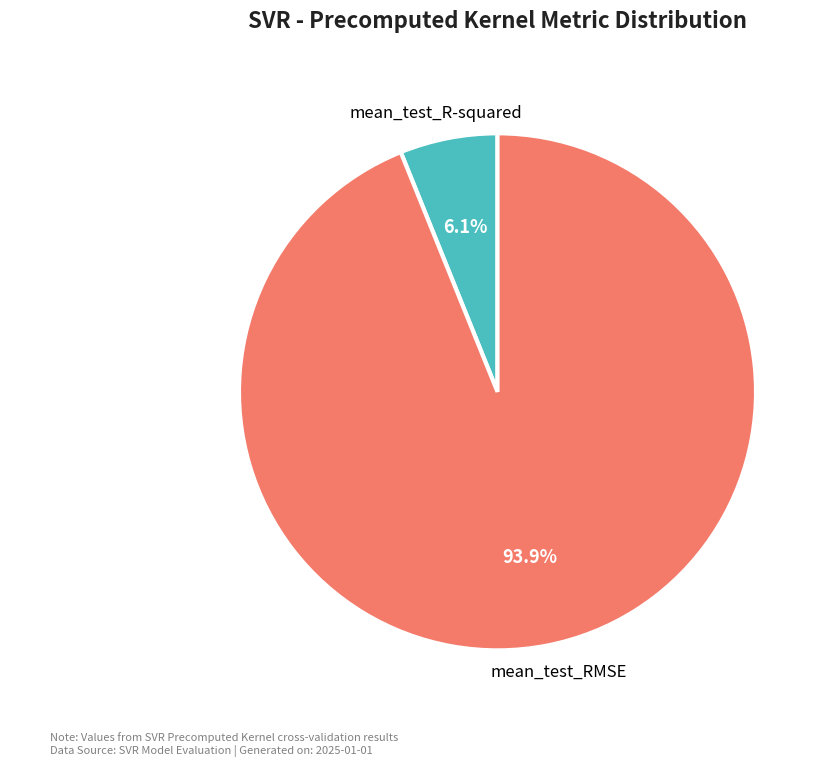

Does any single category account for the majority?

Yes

━━━━

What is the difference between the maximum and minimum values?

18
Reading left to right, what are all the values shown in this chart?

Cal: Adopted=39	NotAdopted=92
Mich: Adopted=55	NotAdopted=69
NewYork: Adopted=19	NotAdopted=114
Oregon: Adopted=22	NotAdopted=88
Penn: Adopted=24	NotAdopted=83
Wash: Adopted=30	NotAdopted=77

━━━━

■ Assignment ■
How many lines of the listing contain the string "NotAdopted" with the same capitalization? Reply with the number alone.

■ Result of the task ■
6